(Stored data entries)
____
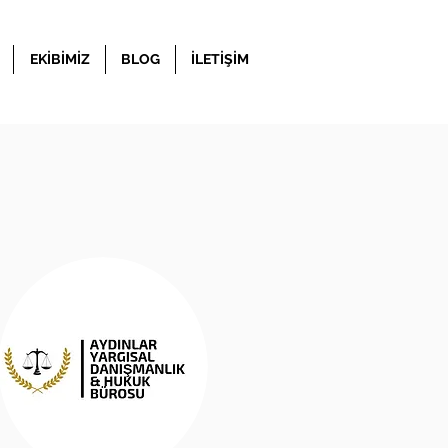
EKİBİMİZ
BLOG
İLETİŞİM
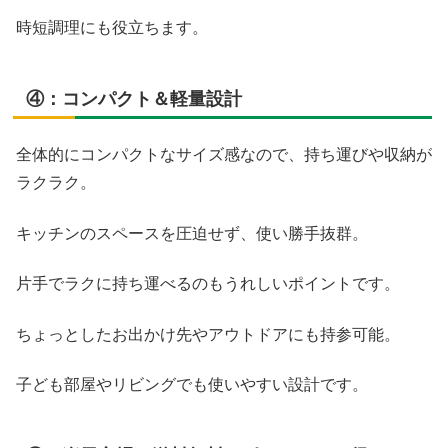
時短調理にも役立ちます。
④：コンパクト＆軽量設計
全体的にコンパクトなサイズ感なので、持ち運びや収納が
ラクラク。
キッチンのスペースを圧迫せず、使い勝手抜群。
片手でラクに持ち運べるのもうれしいポイントです。
ちょっとしたお出かけ先やアウトドアにも持参可能。
子ども部屋やリビングでも使いやすい設計です。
____
◆ Exercise directions
Format the lines above as a numbered list, skipping any blank lines and leaving out the pictures.

◆ Exercise response
1. EKİBİMİZ
2. BLOG
3. İLETİŞİM
4. 時短調理にも役立ちます。
5. ④：コンパクト＆軽量設計
6. 全体的にコンパクトなサイズ感なので、持ち運びや収納が
7. ラクラク。
8. キッチンのスペースを圧迫せず、使い勝手抜群。
9. 片手でラクに持ち運べるのもうれしいポイントです。
10. ちょっとしたお出かけ先やアウトドアにも持参可能。
11. 子ども部屋やリビングでも使いやすい設計です。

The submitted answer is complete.